Guest post by Textor
Fidel is dead.
The Leader has gone. The tyrant has perished.
Tears in Havana. Cheers in Miami.
And so the story goes on.
To listen to the commentators and read the headlines it all comes across so easily. At best the consensus allows that Cuban health care was good, the spread of literacy and education in Fidel’s fifty years of power was good; but all done at a terrible cost. Physical violence by the secret police, suppression of dissent, lack of a free state, a cult of leadership and countless executions were all blights of such a magnitude that the gains pale into virtual insignificance. The revolt of the late 1950s might well have started from a high idealistic point, they say, the removal of Batista was needed but not at any cost. If decent moral men had only got together things could have been so different. This takes us to the nub of the problem, a liberal dilemma which centres on the sense that if only idealists and revolutionaries could be a bit more like “us” and allow a broad spectrum of opinion, a “free press”, political opposition etc. If only they would let people get on with their daily lives. Toleration they say is all that is required.
What the liberal spirit fails to answer is the question what is a state to do if in seeking to change fundamental political relations with both internal and external powers it comes up against deep-seated opposition which uses military and economic strength to stop change. Will openness to liberal values advance a cause? Will, as would have been the case in Cuba, having a “balanced” debate with greater financial powers of Batista and his backers be helpful? Or should the new proto-state not only arm itself against enemies but use extreme force to root out all who would destroy it? The same problem faced the French Revolution when reaction of the 1790s threatened to roll back gains. Was the “Terror” wrong, would it have been better if a re-born Ancien Regime had gained the upper hand, which we might speculate would have been equally bloody? And when the Bolsheviks instituted bloody force during the Civil War would it have been better for them to relinquish power or compromise with the Whites and the intervening powers, find a “middle way” with high moral values and respect for the individual?

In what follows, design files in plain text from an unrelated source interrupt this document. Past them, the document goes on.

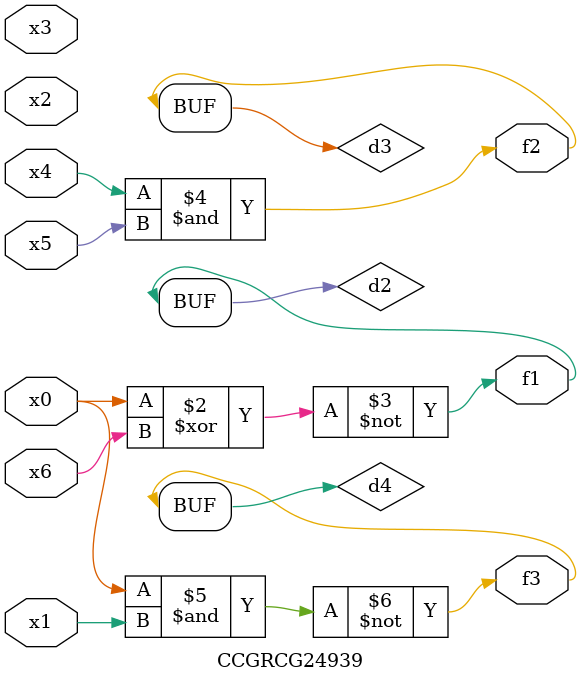
<source format=v>
module CCGRCG24939(
	input x0, x1, x2, x3, x4, x5, x6,
	output f1, f2, f3
);

	wire d1, d2, d3, d4;

	nor (d1, x0);
	xnor (d2, x0, x6);
	and (d3, x4, x5);
	nand (d4, x0, x1);
	assign f1 = d2;
	assign f2 = d3;
	assign f3 = d4;
endmodule

</source>
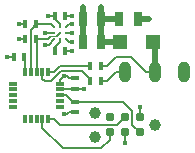
<source format=gbl>
G04*
G04 #@! TF.GenerationSoftware,Altium Limited,Altium Designer,25.8.1 (18)*
G04*
G04 Layer_Physical_Order=4*
G04 Layer_Color=16711680*
%FSLAX44Y44*%
%MOMM*%
G71*
G04*
G04 #@! TF.SameCoordinates,116CCF62-5798-44C4-8A89-1D291C0AF353*
G04*
G04*
G04 #@! TF.FilePolarity,Positive*
G04*
G01*
G75*
%ADD17C,0.9906*%
%ADD18O,1.0000X1.8000*%
%ADD19C,0.4000*%
%ADD24C,0.2500*%
%ADD25R,0.4000X0.7000*%
%ADD26C,0.7874*%
%ADD27R,1.2000X1.2000*%
%ADD28R,0.8000X1.3000*%
%ADD29R,0.7300X0.3000*%
%ADD30R,0.3000X0.7300*%
%ADD31R,0.7000X0.4000*%
%ADD32C,0.1500*%
%ADD33C,0.5000*%
%ADD34C,0.0500*%
D17*
X360000Y105000D02*
D03*
X309200Y115160D02*
D03*
Y94840D02*
D03*
D18*
X385000Y150000D02*
D03*
X360000D02*
D03*
X335000D02*
D03*
D19*
X299000Y205000D02*
D03*
X270000Y197500D02*
D03*
X245000Y190000D02*
D03*
Y177500D02*
D03*
X267500Y172500D02*
D03*
Y182500D02*
D03*
X290000Y167500D02*
D03*
Y182500D02*
D03*
Y175000D02*
D03*
Y190000D02*
D03*
X290000Y197500D02*
D03*
X300000Y135500D02*
D03*
X283000Y114000D02*
D03*
Y146000D02*
D03*
X334600Y90000D02*
D03*
X347300Y120000D02*
D03*
X235000Y162500D02*
D03*
X315000Y205000D02*
D03*
X355000Y195000D02*
D03*
D24*
X280000Y182500D02*
D03*
X285000D02*
D03*
Y187500D02*
D03*
X280000D02*
D03*
X275000D02*
D03*
Y182500D02*
D03*
Y177500D02*
D03*
X280000D02*
D03*
X285000D02*
D03*
D25*
X250500Y190000D02*
D03*
X259500D02*
D03*
X250500Y177500D02*
D03*
X259500D02*
D03*
X240500Y162500D02*
D03*
X249500D02*
D03*
X314500Y155000D02*
D03*
X305500D02*
D03*
X284500Y197500D02*
D03*
X275500D02*
D03*
X284500Y167500D02*
D03*
X275500D02*
D03*
X314500Y142500D02*
D03*
X305500D02*
D03*
D26*
X347300Y98650D02*
D03*
Y111350D02*
D03*
X334600Y98650D02*
D03*
Y111350D02*
D03*
X321900Y98650D02*
D03*
Y111350D02*
D03*
D27*
X359000Y175000D02*
D03*
X331000D02*
D03*
D28*
X346000Y195000D02*
D03*
X330000D02*
D03*
X299000D02*
D03*
X315000D02*
D03*
X299000Y175000D02*
D03*
X315000D02*
D03*
D29*
X279650Y120000D02*
D03*
Y125000D02*
D03*
Y130000D02*
D03*
Y135000D02*
D03*
Y140000D02*
D03*
X240350D02*
D03*
Y135000D02*
D03*
Y130000D02*
D03*
Y125000D02*
D03*
Y120000D02*
D03*
D30*
X270000Y149650D02*
D03*
X265000D02*
D03*
X260000D02*
D03*
X255000D02*
D03*
X250000D02*
D03*
Y110350D02*
D03*
X255000D02*
D03*
X260000D02*
D03*
X265000D02*
D03*
X270000D02*
D03*
D31*
X292500Y144500D02*
D03*
Y135500D02*
D03*
Y124500D02*
D03*
Y115500D02*
D03*
D32*
X255000Y149650D02*
X255000Y149650D01*
X255000Y149650D02*
Y185500D01*
X250000Y149650D02*
Y162000D01*
X292500Y124500D02*
X333000D01*
X341000Y116500D01*
X265000Y102500D02*
X282500Y85000D01*
X315000D01*
X275000Y110000D02*
X280000Y105000D01*
X328250D01*
X279650Y142650D02*
X283000Y146000D01*
X279650Y140000D02*
Y142650D01*
X255000Y185500D02*
X259500Y190000D01*
Y177500D02*
X260000Y177000D01*
Y149650D02*
Y177000D01*
X270000Y197500D02*
X270000Y197500D01*
X275500D01*
X270000Y177500D02*
X272500Y180000D01*
X259500Y177500D02*
X270000D01*
X259500Y190000D02*
X272500D01*
X245000Y177500D02*
X250500D01*
X245000Y190000D02*
X250500D01*
X267500Y172500D02*
X267978Y172978D01*
X270478D01*
X275000Y177500D01*
X267500Y182500D02*
X275000D01*
X272500Y190000D02*
X275000Y187500D01*
X284500Y167500D02*
X290000D01*
X275500D02*
Y170500D01*
X280000Y175000D01*
Y177500D01*
X285000Y182500D02*
X290000D01*
X290000Y197500D02*
X290000Y197500D01*
X284500Y197500D02*
X290000D01*
X275500Y194500D02*
Y197500D01*
Y194500D02*
X280000Y190000D01*
Y187500D02*
Y190000D01*
X287500Y190000D02*
X290000D01*
X285000Y187500D02*
X287500Y190000D01*
Y175000D02*
X290000D01*
X285000Y177500D02*
X287500Y175000D01*
X277500Y180000D02*
X277500D01*
X280000Y182500D01*
X283000Y146000D02*
X286000D01*
X287500Y144500D01*
X292500D01*
X283000Y114000D02*
X286000D01*
X287500Y115500D01*
X292500D01*
Y135500D02*
X300000D01*
X340000Y162500D02*
X352500Y150000D01*
X360000D01*
X327500Y162500D02*
X340000D01*
X341000Y104950D02*
Y116500D01*
X265000Y102500D02*
Y110350D01*
X347300Y111350D02*
Y120000D01*
X334600Y90000D02*
Y98650D01*
X341000Y104950D02*
X347300Y98650D01*
X315000Y85000D02*
X321900Y91900D01*
Y98650D01*
X270000Y110350D02*
X270350Y110000D01*
X275000D01*
X328250Y105000D02*
X334600Y111350D01*
X235000Y162500D02*
X240500D01*
X290500Y124500D02*
X292500D01*
X285000Y130000D02*
X290500Y124500D01*
X279650Y130000D02*
X285000D01*
X279650Y135000D02*
X292000D01*
X320000Y155000D02*
X327500Y162500D01*
X281000Y151000D02*
X298500D01*
X305500Y144000D01*
X272000Y142000D02*
X281000Y151000D01*
X265000Y144000D02*
Y149650D01*
Y144000D02*
X267000Y142000D01*
X272000D01*
X280000Y155000D02*
X305500D01*
X274650Y149650D02*
X280000Y155000D01*
X270000Y149650D02*
X274650D01*
X314500Y155000D02*
X320000D01*
X314500Y142500D02*
X320000D01*
X327500Y150000D02*
X335000D01*
X320000Y142500D02*
X327500Y150000D01*
D33*
X346000Y195000D02*
X355000D01*
X315000D02*
Y205000D01*
X299000Y195000D02*
Y205000D01*
Y175000D02*
Y195000D01*
X315000D02*
X330000D01*
X315000Y175000D02*
Y195000D01*
Y175000D02*
X331000D01*
X360000Y150000D02*
Y174000D01*
D34*
X272500Y180000D02*
X277500D01*
M02*

</source>
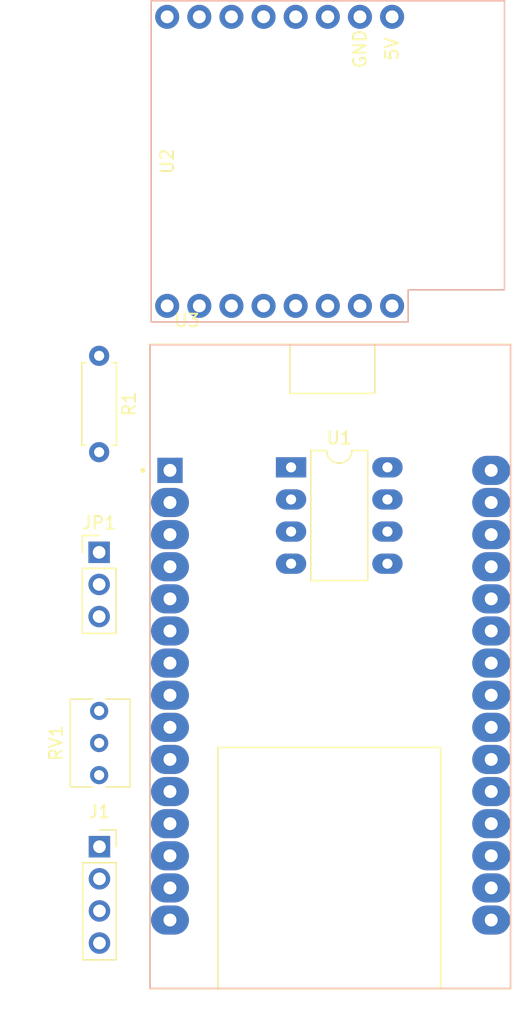
<source format=kicad_pcb>
(kicad_pcb (version 20221018) (generator pcbnew)

  (general
    (thickness 1.6)
  )

  (paper "A4")
  (layers
    (0 "F.Cu" signal)
    (31 "B.Cu" signal)
    (32 "B.Adhes" user "B.Adhesive")
    (33 "F.Adhes" user "F.Adhesive")
    (34 "B.Paste" user)
    (35 "F.Paste" user)
    (36 "B.SilkS" user "B.Silkscreen")
    (37 "F.SilkS" user "F.Silkscreen")
    (38 "B.Mask" user)
    (39 "F.Mask" user)
    (40 "Dwgs.User" user "User.Drawings")
    (41 "Cmts.User" user "User.Comments")
    (42 "Eco1.User" user "User.Eco1")
    (43 "Eco2.User" user "User.Eco2")
    (44 "Edge.Cuts" user)
    (45 "Margin" user)
    (46 "B.CrtYd" user "B.Courtyard")
    (47 "F.CrtYd" user "F.Courtyard")
    (48 "B.Fab" user)
    (49 "F.Fab" user)
    (50 "User.1" user)
    (51 "User.2" user)
    (52 "User.3" user)
    (53 "User.4" user)
    (54 "User.5" user)
    (55 "User.6" user)
    (56 "User.7" user)
    (57 "User.8" user)
    (58 "User.9" user)
  )

  (setup
    (stackup
      (layer "F.SilkS" (type "Top Silk Screen"))
      (layer "F.Paste" (type "Top Solder Paste"))
      (layer "F.Mask" (type "Top Solder Mask") (thickness 0.01))
      (layer "F.Cu" (type "copper") (thickness 0.035))
      (layer "dielectric 1" (type "core") (thickness 1.51) (material "FR4") (epsilon_r 4.5) (loss_tangent 0.02))
      (layer "B.Cu" (type "copper") (thickness 0.035))
      (layer "B.Mask" (type "Bottom Solder Mask") (thickness 0.01))
      (layer "B.Paste" (type "Bottom Solder Paste"))
      (layer "B.SilkS" (type "Bottom Silk Screen"))
      (copper_finish "None")
      (dielectric_constraints no)
    )
    (pad_to_mask_clearance 0)
    (pcbplotparams
      (layerselection 0x00010fc_ffffffff)
      (plot_on_all_layers_selection 0x0000000_00000000)
      (disableapertmacros false)
      (usegerberextensions false)
      (usegerberattributes true)
      (usegerberadvancedattributes true)
      (creategerberjobfile true)
      (dashed_line_dash_ratio 12.000000)
      (dashed_line_gap_ratio 3.000000)
      (svgprecision 6)
      (plotframeref false)
      (viasonmask false)
      (mode 1)
      (useauxorigin false)
      (hpglpennumber 1)
      (hpglpenspeed 20)
      (hpglpendiameter 15.000000)
      (dxfpolygonmode true)
      (dxfimperialunits true)
      (dxfusepcbnewfont true)
      (psnegative false)
      (psa4output false)
      (plotreference true)
      (plotvalue true)
      (plotinvisibletext false)
      (sketchpadsonfab false)
      (subtractmaskfromsilk false)
      (outputformat 1)
      (mirror false)
      (drillshape 1)
      (scaleselection 1)
      (outputdirectory "")
    )
  )

  (net 0 "")
  (net 1 "lc_input+")
  (net 2 "lc_output+")
  (net 3 "lc_output-")
  (net 4 "GND")
  (net 5 "Net-(JP1-A)")
  (net 6 "Net-(JP1-C)")
  (net 7 "Net-(JP1-B)")
  (net 8 "Net-(R1-Pad1)")
  (net 9 "unconnected-(RV1-Pad3)")
  (net 10 "lc_amp_output")
  (net 11 "unconnected-(U3-D15-Pad3)")
  (net 12 "unconnected-(U3-D4-Pad5)")
  (net 13 "unconnected-(U3-RX2-Pad6)")
  (net 14 "unconnected-(U3-TX2-Pad7)")
  (net 15 "unconnected-(U3-D5-Pad8)")
  (net 16 "unconnected-(U3-D18-Pad9)")
  (net 17 "unconnected-(U3-D19-Pad10)")
  (net 18 "unconnected-(U3-D21-Pad11)")
  (net 19 "unconnected-(U3-RX0-Pad12)")
  (net 20 "unconnected-(U3-TX0-Pad13)")
  (net 21 "unconnected-(U3-D22-Pad14)")
  (net 22 "unconnected-(U3-D23-Pad15)")
  (net 23 "unconnected-(U3-EN-Pad16)")
  (net 24 "unconnected-(U3-VP-Pad17)")
  (net 25 "unconnected-(U3-VN-Pad18)")
  (net 26 "unconnected-(U3-D34-Pad19)")
  (net 27 "unconnected-(U3-D35-Pad20)")
  (net 28 "unconnected-(U3-D32-Pad21)")
  (net 29 "unconnected-(U3-D33-Pad22)")
  (net 30 "unconnected-(U3-D25-Pad23)")
  (net 31 "unconnected-(U3-D26-Pad24)")
  (net 32 "unconnected-(U3-D27-Pad25)")
  (net 33 "unconnected-(U3-D14-Pad26)")
  (net 34 "unconnected-(U3-D12-Pad27)")
  (net 35 "unconnected-(U3-D13-Pad28)")
  (net 36 "Net-(U2-5V)")

  (footprint "Connector_PinSocket_2.54mm:PinSocket_1x04_P2.54mm_Vertical" (layer "F.Cu") (at 153.025 98.2))

  (footprint "Package_DIP:DIP-8_W7.62mm_LongPads" (layer "F.Cu") (at 168.175 68.2))

  (footprint "Resistor_THT:R_Axial_DIN0207_L6.3mm_D2.5mm_P7.62mm_Horizontal" (layer "F.Cu") (at 153 59.38 -90))

  (footprint "Potentiometer_THT:Potentiometer_Bourns_3266Y_Vertical" (layer "F.Cu") (at 153 87.46 90))

  (footprint "Connector_PinHeader_2.54mm:PinHeader_1x03_P2.54mm_Vertical" (layer "F.Cu") (at 153 74.92))

  (footprint "D1 mini battery shield:D1 mini battery shield" (layer "F.Cu") (at 166 44 90))

  (footprint "ESP32-DEVKIT-V1:MODULE_ESP32_DEVKIT_V1" (layer "F.Cu") (at 171.3 83.955))

)

</source>
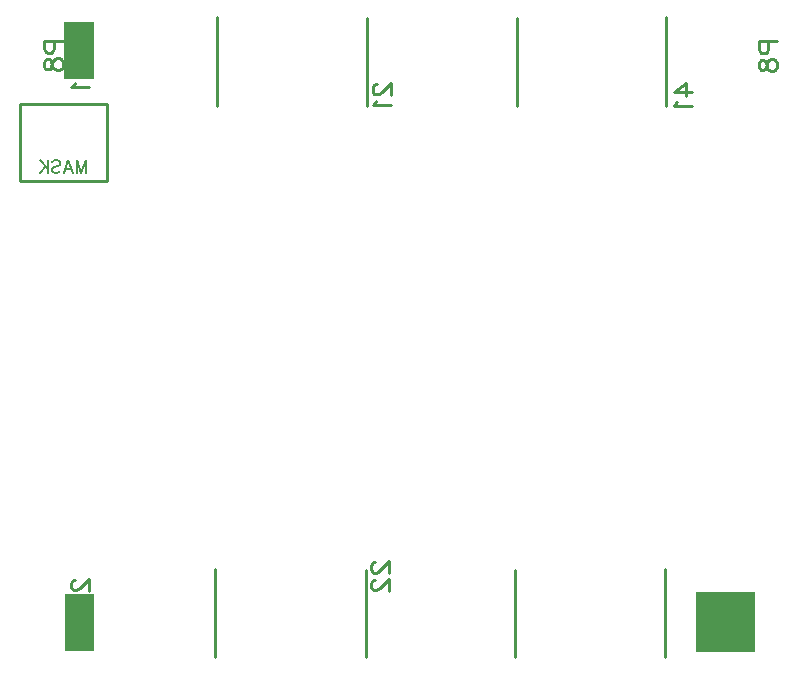
<source format=gbo>
G04 DipTrace 3.3.1.3*
G04 Powerboardv05.gbo*
%MOMM*%
G04 #@! TF.FileFunction,Legend,Bot*
G04 #@! TF.Part,Single*
%ADD10C,0.25*%
%ADD14C,0.254*%
%ADD117C,0.23529*%
%ADD118C,0.15686*%
%FSLAX35Y35*%
G04*
G71*
G90*
G75*
G01*
G04 BotSilk*
%LPD*%
X1637745Y454896D2*
D10*
Y-292366D1*
X2912298Y448291D2*
X2912883Y-292366D1*
X4179250Y448291D2*
Y-292366D1*
X5445034Y457097D2*
Y-292366D1*
G36*
X5708714Y259667D2*
X6210350D1*
Y-248728D1*
X5708714D1*
Y259667D1*
G37*
G36*
X363777Y243785D2*
X612256D1*
Y-237799D1*
X363777D1*
Y243785D1*
G37*
X1650860Y5126585D2*
D10*
Y4379230D1*
X2924454Y5119788D2*
X2925718Y4379230D1*
X4192356Y5119788D2*
Y4379230D1*
X5458361Y5128593D2*
Y4379230D1*
G36*
X360824Y5085572D2*
X609346D1*
Y4603529D1*
X360824D1*
Y5085572D1*
G37*
X-10000Y4390000D2*
D14*
X720000D1*
Y3740000D1*
X-10000D1*
Y4390000D1*
X466300Y3813059D2*
D118*
Y3915147D1*
X505159Y3813059D1*
X544017Y3915147D1*
Y3813059D1*
X357098D2*
X396069Y3915147D1*
X434928Y3813059D1*
X420328Y3847088D2*
X371698D1*
X257667Y3900547D2*
X267326Y3910317D1*
X281926Y3915147D1*
X301355D1*
X315955Y3910317D1*
X325726Y3900547D1*
Y3890888D1*
X320784Y3881117D1*
X315955Y3876288D1*
X306297Y3871459D1*
X277097Y3861688D1*
X267326Y3856859D1*
X262497Y3851917D1*
X257667Y3842259D1*
Y3827659D1*
X267326Y3818000D1*
X281926Y3813059D1*
X301355D1*
X315955Y3818000D1*
X325726Y3827659D1*
X226295Y3915147D2*
Y3813059D1*
X158236Y3915147D2*
X226295Y3847088D1*
X202036Y3871459D2*
X158236Y3813059D1*
X452023Y363906D2*
D117*
X444779D1*
X430123Y356662D1*
X422879Y349418D1*
X415635Y334762D1*
Y305618D1*
X422879Y291131D1*
X430123Y283887D1*
X444779Y276475D1*
X459267D1*
X473923Y283887D1*
X495655Y298375D1*
X568598Y371318D1*
Y269231D1*
X2991775Y513052D2*
X2984531D1*
X2969875Y505809D1*
X2962631Y498565D1*
X2955387Y483909D1*
Y454765D1*
X2962631Y440277D1*
X2969875Y433033D1*
X2984531Y425621D1*
X2999018D1*
X3013675Y433033D1*
X3035406Y447521D1*
X3108350Y520465D1*
Y418377D1*
X2991775Y363906D2*
X2984531D1*
X2969874Y356662D1*
X2962631Y349418D1*
X2955387Y334762D1*
Y305618D1*
X2962631Y291131D1*
X2969874Y283887D1*
X2984531Y276475D1*
X2999018D1*
X3013674Y283887D1*
X3035406Y298375D1*
X3108350Y371318D1*
Y269231D1*
X273270Y4929850D2*
Y4864150D1*
X266026Y4842418D1*
X258613Y4835006D1*
X244126Y4827762D1*
X222226D1*
X207738Y4835006D1*
X200326Y4842418D1*
X193082Y4864150D1*
Y4929850D1*
X346213D1*
X193250Y4744316D2*
X200494Y4766047D1*
X214982Y4773459D1*
X229638D1*
X244126Y4766047D1*
X251538Y4751559D1*
X258782Y4722416D1*
X266026Y4700516D1*
X280682Y4686028D1*
X295169Y4678784D1*
X317069D1*
X331557Y4686028D1*
X338970Y4693272D1*
X346213Y4715172D1*
Y4744315D1*
X338970Y4766047D1*
X331557Y4773459D1*
X317070Y4780703D1*
X295170D1*
X280682Y4773459D1*
X266026Y4758803D1*
X258782Y4737072D1*
X251538Y4707928D1*
X244126Y4693272D1*
X229638Y4686028D1*
X214982D1*
X200494Y4693272D1*
X193250Y4715172D1*
Y4744316D1*
X6321259Y4923053D2*
Y4857353D1*
X6314016Y4835621D1*
X6306603Y4828209D1*
X6292116Y4820965D1*
X6270216D1*
X6255728Y4828209D1*
X6248316Y4835621D1*
X6241072Y4857353D1*
Y4923053D1*
X6394203D1*
X6241240Y4737519D2*
X6248484Y4759250D1*
X6262972Y4766662D1*
X6277628D1*
X6292116Y4759250D1*
X6299528Y4744762D1*
X6306772Y4715619D1*
X6314016Y4693719D1*
X6328672Y4679231D1*
X6343159Y4671987D1*
X6365059D1*
X6379547Y4679231D1*
X6386959Y4686475D1*
X6394203Y4708375D1*
Y4737518D1*
X6386959Y4759250D1*
X6379547Y4766662D1*
X6365059Y4773906D1*
X6343159D1*
X6328672Y4766662D1*
X6314016Y4752006D1*
X6306772Y4730275D1*
X6299528Y4701131D1*
X6292116Y4686475D1*
X6277628Y4679231D1*
X6262972D1*
X6248484Y4686475D1*
X6241240Y4708375D1*
Y4737519D1*
X450047Y4569669D2*
X442635Y4555013D1*
X420904Y4533113D1*
X573867D1*
X3007009Y4562257D2*
X2999765D1*
X2985109Y4555013D1*
X2977865Y4547769D1*
X2970621Y4533113D1*
Y4503969D1*
X2977865Y4489482D1*
X2985109Y4482238D1*
X2999765Y4474825D1*
X3014252D1*
X3028909Y4482238D1*
X3050640Y4496725D1*
X3123584Y4569669D1*
Y4467581D1*
X2999765Y4420523D2*
X2992352Y4405867D1*
X2970621Y4383967D1*
X3123584D1*
X5672669Y4496786D2*
X5519706D1*
X5621625Y4569730D1*
Y4460398D1*
X5548849Y4413340D2*
X5541437Y4398684D1*
X5519706Y4376784D1*
X5672669D1*
M02*

</source>
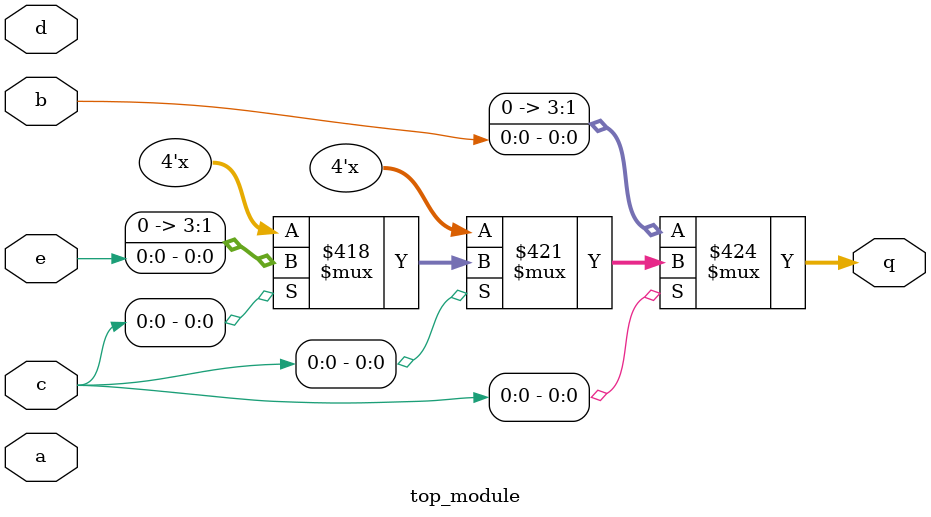
<source format=sv>
module top_module (
	input [3:0] a, 
	input [3:0] b, 
	input [3:0] c, 
	input [3:0] d,
	input [3:0] e,
	output reg [3:0] q
);
	always @* begin
		if (c[0] == 0) begin
			q = b[0];
		end else if (c[0] == 1) begin
			q = e[0];
		end else if (c[0] == 2) begin
			q = a[0];
		end else if (c[0] == 3) begin
			q = d[0];
		end else if (c[0] == 4) begin
			q = f[0];
		end else if (c[0] == 5) begin
			q = f[0];
		end else if (c[0] == 6) begin
			q = f[0];
		end else if (c[0] == 7) begin
			q = f[0];
		end else if (c[0] == 8) begin
			q = f[0];
		end else if (c[0] == 9) begin
			q = f[0];
		end else if (c[0] == 10) begin
			q = f[0];
		end else if (c[0] == 11) begin
			q = f[0];
		end else if (c[0] == 12) begin
			q = f[0];
		end else if (c[0] == 13) begin
			q = f[0];
		end else if (c[0] == 14) begin
			q = f[0];
		end else if (c[0] == 15) begin
			q = f[0];
		end
	end
endmodule

</source>
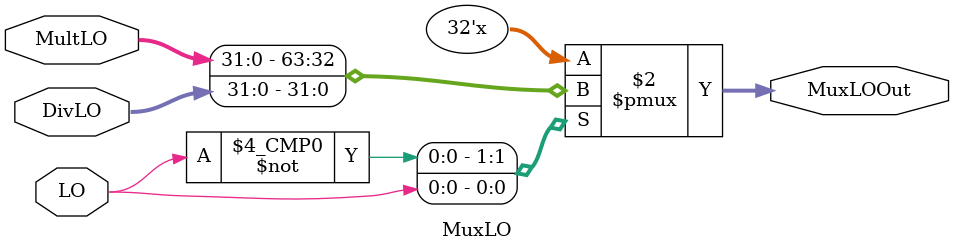
<source format=v>
module MuxLO (
    input wire[31:0] MultLO,
    input wire [31:0] DivLO,
    input wire LO,
	output reg[31:0] MuxLOOut
);
always @(*) begin
	case(LO)
		1'b0:
			MuxLOOut <= MultLO;
		1'b1:
			MuxLOOut <= DivLO;
	endcase
end
endmodule

</source>
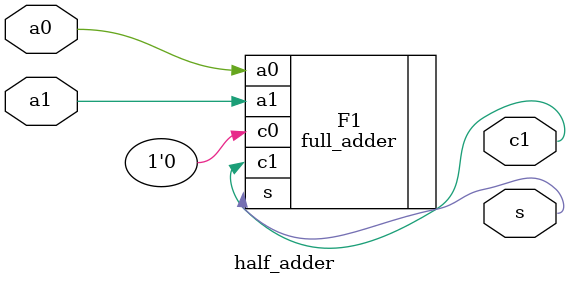
<source format=v>
/***********************************************
Module Name:   Half_Adder
Feature:       Half adder for 1 bit math add
Coder:         Garfield
Organization:  XXXX Group, Department of Architecture
------------------------------------------------------
Input ports:   a0, a1, 1 bit, addends
Output Ports:  s, 1 bit, sum
               c1, 1 bit, carry bit
------------------------------------------------------
History:
11-30-2015: First Version by Garfield
11-30-2015: Verified by Garfield with Full_Adder_test in ISE/Modelsim
***********************************************/

module half_adder 
  ( 
    input a0, a1,
    output s,
    output c1
  );
  
//Load other module(s)
full_adder F1(.a0(a0), .a1(a1), .c0(1'b0),
               .s(s), .c1(c1));

//Defination for Varables in the module

//Logicals

endmodule
</source>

In situations of radical political change, where fundamental property and economic structures are being re-made is there really a half-way house, where we can all agree and no one is harmed or is this a lie which first obscures, then denies and finally reintroduces the injustices and inequalities of the regime under attack?
What liberal opinion in the west fails to acknowledge is the extent to which its freedoms and material well-being have been and are dependent upon a bloody and brutal swathe cut across history. Yes there have been huge gains in material well-being in western societies but at what cost? Ignoring the impending global devastation of Climate Change the history of the modern material world (the surpluses necessary for capital accumulation) was generated via slavery, devastated urban and rural populations, famines, genocides and wars. But that, they say, was then, this is now. We know better. However, the comforts, now rapidly shrinking for millions, were born of this brutality and history marches on. High liberal values of the west have not stopped wars. Capital in its various forms ceaselessly searches the world for opportunity; labour is there to be exploited brutally or otherwise depending upon circumstances. Nation states arm themselves to the teeth to defend their interests. These, as well as the liberal values of the free press, right of political dissent are components which make up the worlds we inhabit.
Fairness will not carry the day. Can we expect economic power to be relinquished through a gentle Socratic dialogue? Was there no brutality marching on in 18th century France? Was the opposition of Louis XVI and his class simply based on a misunderstanding? And the Tsar if only he had sat round the table with moderate men in a convivial atmosphere then the Soviet regime, and even Hitler some say, would not have happened. Then Fidel, surely Batista with the backing of the USA could have shared a cigar, had a decent coffee and worked out a deal to make everybody happy.
What if?
What if history had not happened.
What if we could start before the Fall and have our Maker use a different Road Map.